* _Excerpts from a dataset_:
▽

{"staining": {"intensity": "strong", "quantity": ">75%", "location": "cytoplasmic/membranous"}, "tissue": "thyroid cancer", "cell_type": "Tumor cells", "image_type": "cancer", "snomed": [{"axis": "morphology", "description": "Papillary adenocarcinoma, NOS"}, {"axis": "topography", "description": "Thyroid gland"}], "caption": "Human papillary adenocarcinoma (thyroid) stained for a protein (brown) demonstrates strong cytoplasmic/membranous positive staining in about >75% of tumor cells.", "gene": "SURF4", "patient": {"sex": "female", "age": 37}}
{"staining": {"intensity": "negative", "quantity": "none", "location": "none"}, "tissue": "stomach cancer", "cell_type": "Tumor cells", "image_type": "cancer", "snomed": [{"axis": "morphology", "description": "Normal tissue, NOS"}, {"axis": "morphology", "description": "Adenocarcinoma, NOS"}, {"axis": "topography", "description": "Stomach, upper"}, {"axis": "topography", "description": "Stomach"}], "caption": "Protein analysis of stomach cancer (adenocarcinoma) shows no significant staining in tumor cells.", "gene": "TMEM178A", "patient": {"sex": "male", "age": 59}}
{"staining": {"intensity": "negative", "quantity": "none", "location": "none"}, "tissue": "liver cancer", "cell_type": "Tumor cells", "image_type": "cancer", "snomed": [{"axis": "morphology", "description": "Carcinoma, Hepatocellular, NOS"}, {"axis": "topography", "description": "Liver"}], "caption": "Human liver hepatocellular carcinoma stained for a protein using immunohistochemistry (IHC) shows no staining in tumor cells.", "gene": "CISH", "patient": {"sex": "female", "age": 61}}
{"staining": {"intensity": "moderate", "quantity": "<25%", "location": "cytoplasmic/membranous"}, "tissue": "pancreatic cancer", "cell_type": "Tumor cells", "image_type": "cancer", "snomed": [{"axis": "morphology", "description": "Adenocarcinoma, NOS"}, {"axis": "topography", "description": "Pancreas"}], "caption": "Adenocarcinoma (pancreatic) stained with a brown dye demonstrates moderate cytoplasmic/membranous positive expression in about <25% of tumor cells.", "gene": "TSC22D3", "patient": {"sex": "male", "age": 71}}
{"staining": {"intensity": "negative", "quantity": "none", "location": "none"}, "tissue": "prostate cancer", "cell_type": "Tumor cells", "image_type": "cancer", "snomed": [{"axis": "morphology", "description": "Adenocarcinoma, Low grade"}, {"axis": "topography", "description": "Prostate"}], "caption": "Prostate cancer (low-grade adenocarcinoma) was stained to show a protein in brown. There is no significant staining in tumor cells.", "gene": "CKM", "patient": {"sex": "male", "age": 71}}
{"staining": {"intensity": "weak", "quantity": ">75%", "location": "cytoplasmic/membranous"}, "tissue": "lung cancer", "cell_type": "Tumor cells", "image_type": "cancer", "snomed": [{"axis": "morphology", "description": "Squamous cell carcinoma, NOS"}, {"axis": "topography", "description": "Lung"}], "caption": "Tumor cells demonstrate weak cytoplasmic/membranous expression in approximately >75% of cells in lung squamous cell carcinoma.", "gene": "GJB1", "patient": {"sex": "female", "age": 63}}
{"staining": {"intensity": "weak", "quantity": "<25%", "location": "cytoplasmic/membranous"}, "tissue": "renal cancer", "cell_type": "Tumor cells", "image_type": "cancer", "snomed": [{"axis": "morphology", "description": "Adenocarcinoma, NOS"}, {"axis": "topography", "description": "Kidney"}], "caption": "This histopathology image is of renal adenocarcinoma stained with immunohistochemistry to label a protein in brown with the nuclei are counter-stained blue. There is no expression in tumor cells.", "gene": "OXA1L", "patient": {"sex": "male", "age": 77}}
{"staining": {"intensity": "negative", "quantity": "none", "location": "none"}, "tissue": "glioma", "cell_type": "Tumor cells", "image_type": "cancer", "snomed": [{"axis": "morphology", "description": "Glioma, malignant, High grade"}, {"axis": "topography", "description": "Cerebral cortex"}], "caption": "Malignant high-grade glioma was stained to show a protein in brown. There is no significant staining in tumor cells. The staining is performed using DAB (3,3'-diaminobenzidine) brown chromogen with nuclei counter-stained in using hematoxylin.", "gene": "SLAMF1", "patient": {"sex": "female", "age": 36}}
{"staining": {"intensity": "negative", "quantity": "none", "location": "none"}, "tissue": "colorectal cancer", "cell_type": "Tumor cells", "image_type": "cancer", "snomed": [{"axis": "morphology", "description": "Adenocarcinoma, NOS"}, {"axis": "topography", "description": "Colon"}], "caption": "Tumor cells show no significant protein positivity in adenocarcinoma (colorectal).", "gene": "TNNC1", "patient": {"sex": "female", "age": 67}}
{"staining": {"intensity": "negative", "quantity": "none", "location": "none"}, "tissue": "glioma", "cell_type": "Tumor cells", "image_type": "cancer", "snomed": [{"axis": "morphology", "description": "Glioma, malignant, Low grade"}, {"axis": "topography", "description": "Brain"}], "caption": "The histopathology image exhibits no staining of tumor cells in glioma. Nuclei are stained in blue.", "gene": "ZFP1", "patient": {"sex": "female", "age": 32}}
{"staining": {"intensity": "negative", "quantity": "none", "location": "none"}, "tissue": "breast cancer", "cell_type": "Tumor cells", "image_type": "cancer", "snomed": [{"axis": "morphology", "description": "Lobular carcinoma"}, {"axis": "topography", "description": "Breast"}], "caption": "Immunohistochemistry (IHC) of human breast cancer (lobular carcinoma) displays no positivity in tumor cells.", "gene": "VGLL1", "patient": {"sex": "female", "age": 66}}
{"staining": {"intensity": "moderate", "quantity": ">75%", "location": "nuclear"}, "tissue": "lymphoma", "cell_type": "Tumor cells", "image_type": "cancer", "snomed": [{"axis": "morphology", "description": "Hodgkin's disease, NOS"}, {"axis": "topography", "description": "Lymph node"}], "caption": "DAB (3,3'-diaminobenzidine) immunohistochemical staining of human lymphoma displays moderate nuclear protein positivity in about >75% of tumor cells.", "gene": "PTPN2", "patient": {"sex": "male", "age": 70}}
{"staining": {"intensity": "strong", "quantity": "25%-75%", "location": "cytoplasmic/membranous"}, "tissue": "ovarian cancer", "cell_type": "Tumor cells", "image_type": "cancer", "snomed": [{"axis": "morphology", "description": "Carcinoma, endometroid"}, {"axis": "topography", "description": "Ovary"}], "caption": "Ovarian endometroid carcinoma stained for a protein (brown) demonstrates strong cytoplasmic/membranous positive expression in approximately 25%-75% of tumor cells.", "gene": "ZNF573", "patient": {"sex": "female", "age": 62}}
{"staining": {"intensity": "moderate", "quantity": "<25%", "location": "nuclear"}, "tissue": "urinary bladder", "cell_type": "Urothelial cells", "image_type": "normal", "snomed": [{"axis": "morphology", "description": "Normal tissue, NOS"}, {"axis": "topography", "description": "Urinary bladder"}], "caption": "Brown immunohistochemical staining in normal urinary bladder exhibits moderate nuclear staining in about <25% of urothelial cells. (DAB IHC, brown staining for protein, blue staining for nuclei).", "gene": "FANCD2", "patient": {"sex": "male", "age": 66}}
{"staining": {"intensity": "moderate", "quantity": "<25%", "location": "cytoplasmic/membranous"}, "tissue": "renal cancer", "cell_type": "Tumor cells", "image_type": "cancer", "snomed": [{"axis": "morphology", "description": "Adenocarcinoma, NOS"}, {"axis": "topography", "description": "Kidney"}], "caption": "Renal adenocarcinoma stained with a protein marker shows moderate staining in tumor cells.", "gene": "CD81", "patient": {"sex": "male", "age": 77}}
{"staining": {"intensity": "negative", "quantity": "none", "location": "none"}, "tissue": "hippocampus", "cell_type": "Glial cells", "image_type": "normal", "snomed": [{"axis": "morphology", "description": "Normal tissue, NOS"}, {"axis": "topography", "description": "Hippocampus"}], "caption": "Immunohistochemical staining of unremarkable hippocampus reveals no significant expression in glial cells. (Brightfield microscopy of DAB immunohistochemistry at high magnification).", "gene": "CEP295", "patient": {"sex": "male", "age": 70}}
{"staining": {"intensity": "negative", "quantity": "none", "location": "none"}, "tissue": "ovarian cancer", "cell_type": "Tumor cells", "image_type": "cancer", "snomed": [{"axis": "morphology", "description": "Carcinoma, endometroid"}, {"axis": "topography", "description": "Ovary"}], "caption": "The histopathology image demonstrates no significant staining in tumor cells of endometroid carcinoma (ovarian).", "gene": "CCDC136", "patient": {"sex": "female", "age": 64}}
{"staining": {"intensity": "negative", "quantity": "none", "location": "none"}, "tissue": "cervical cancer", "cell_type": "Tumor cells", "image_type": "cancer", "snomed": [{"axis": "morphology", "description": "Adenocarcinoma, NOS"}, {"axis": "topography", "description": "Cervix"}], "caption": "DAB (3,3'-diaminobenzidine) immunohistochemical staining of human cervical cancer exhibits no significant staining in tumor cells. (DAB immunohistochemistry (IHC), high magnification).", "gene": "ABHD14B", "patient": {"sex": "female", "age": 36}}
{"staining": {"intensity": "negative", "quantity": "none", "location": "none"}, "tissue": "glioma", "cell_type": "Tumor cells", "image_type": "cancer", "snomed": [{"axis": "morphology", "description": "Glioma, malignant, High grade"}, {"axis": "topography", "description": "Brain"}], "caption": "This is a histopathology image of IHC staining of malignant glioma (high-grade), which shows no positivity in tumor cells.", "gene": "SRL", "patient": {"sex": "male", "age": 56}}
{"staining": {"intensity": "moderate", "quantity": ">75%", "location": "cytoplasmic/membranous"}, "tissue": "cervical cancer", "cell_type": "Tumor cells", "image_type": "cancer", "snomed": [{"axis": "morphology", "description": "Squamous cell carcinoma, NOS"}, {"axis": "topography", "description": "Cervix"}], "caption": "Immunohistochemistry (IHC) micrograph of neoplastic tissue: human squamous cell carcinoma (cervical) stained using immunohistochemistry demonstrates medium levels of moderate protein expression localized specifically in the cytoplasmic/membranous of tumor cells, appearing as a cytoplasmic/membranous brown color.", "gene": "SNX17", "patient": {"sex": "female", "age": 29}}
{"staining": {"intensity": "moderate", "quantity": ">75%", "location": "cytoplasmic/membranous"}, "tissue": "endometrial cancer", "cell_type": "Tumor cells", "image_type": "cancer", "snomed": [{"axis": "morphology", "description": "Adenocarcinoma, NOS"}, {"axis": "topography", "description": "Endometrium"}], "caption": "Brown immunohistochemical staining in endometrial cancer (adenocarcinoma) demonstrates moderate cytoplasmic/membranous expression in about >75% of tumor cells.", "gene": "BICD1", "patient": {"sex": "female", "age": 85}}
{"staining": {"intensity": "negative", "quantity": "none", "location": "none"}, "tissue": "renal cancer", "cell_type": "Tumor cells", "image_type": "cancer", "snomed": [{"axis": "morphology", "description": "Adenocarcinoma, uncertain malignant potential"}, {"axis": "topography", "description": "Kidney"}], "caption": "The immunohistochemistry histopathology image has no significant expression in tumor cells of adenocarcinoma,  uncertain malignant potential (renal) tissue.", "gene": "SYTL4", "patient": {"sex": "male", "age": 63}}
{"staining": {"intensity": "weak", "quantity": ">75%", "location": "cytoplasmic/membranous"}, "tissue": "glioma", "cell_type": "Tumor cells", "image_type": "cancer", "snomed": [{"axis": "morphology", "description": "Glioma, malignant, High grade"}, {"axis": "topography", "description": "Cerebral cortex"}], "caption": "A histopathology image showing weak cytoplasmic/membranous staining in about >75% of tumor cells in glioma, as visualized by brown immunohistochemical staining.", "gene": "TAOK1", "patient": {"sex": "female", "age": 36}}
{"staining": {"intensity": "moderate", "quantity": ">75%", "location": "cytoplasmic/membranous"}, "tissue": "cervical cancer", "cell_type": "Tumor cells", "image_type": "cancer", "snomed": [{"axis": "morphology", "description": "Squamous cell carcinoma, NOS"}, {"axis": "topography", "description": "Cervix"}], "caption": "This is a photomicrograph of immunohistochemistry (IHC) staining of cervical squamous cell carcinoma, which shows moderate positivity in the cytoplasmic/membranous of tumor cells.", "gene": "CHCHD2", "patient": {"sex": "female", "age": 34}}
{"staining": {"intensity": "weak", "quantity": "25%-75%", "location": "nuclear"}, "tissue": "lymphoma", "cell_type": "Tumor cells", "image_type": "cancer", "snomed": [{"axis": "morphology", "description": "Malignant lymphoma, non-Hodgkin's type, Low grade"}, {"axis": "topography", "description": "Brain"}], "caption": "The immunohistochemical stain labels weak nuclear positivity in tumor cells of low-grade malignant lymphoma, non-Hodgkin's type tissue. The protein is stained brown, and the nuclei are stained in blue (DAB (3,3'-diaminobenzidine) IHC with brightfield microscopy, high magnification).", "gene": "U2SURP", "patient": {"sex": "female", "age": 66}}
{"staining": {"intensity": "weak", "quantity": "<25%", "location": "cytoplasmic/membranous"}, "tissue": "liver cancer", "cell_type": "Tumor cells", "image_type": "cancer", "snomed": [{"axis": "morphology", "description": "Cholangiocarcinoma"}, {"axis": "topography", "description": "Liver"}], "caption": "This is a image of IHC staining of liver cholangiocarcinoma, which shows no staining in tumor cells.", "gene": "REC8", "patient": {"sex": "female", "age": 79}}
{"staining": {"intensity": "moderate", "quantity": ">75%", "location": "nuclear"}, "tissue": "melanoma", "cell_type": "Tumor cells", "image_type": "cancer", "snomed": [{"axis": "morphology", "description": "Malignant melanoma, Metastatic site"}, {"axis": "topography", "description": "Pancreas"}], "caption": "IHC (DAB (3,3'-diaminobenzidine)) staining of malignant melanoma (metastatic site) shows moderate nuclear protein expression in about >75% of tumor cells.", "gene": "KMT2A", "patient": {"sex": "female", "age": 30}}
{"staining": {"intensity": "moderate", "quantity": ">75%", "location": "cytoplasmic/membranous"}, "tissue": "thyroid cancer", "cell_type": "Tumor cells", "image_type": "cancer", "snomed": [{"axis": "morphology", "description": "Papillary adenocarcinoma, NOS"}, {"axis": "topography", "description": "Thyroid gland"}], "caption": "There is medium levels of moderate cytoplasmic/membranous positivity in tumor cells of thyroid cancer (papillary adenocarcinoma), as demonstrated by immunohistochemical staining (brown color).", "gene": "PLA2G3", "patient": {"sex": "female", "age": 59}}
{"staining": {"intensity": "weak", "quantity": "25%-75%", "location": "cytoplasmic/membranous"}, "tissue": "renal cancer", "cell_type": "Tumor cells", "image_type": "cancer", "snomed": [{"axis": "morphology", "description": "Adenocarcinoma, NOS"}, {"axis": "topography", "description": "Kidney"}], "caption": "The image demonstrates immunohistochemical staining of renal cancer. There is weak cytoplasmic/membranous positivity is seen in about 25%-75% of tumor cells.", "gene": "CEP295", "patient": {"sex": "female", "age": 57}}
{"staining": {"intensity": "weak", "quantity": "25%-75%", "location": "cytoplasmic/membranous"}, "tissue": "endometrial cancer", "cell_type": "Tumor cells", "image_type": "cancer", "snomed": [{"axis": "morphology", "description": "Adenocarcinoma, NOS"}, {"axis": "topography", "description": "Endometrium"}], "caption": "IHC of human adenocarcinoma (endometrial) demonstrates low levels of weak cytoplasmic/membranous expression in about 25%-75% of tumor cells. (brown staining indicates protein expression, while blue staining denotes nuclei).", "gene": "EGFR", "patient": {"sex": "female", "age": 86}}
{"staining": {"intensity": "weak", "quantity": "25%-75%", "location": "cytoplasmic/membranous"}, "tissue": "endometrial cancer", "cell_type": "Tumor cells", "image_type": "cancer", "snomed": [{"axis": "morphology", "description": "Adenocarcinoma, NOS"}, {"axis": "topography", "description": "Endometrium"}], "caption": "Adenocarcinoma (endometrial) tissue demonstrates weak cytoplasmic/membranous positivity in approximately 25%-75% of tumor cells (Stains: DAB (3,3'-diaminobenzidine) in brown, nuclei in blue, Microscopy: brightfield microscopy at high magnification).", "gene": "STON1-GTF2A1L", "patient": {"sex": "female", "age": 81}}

△

* _TASK TO COMPLETE_:
Match on "strong" and report each line of the data above that has it.

* _WRITTEN SOLUTION_:
{"staining": {"intensity": "strong", "quantity": ">75%", "location": "cytoplasmic/membranous"}, "tissue": "thyroid cancer", "cell_type": "Tumor cells", "image_type": "cancer", "snomed": [{"axis": "morphology", "description": "Papillary adenocarcinoma, NOS"}, {"axis": "topography", "description": "Thyroid gland"}], "caption": "Human papillary adenocarcinoma (thyroid) stained for a protein (brown) demonstrates strong cytoplasmic/membranous positive staining in about >75% of tumor cells.", "gene": "SURF4", "patient": {"sex": "female", "age": 37}}
{"staining": {"intensity": "strong", "quantity": "25%-75%", "location": "cytoplasmic/membranous"}, "tissue": "ovarian cancer", "cell_type": "Tumor cells", "image_type": "cancer", "snomed": [{"axis": "morphology", "description": "Carcinoma, endometroid"}, {"axis": "topography", "description": "Ovary"}], "caption": "Ovarian endometroid carcinoma stained for a protein (brown) demonstrates strong cytoplasmic/membranous positive expression in approximately 25%-75% of tumor cells.", "gene": "ZNF573", "patient": {"sex": "female", "age": 62}}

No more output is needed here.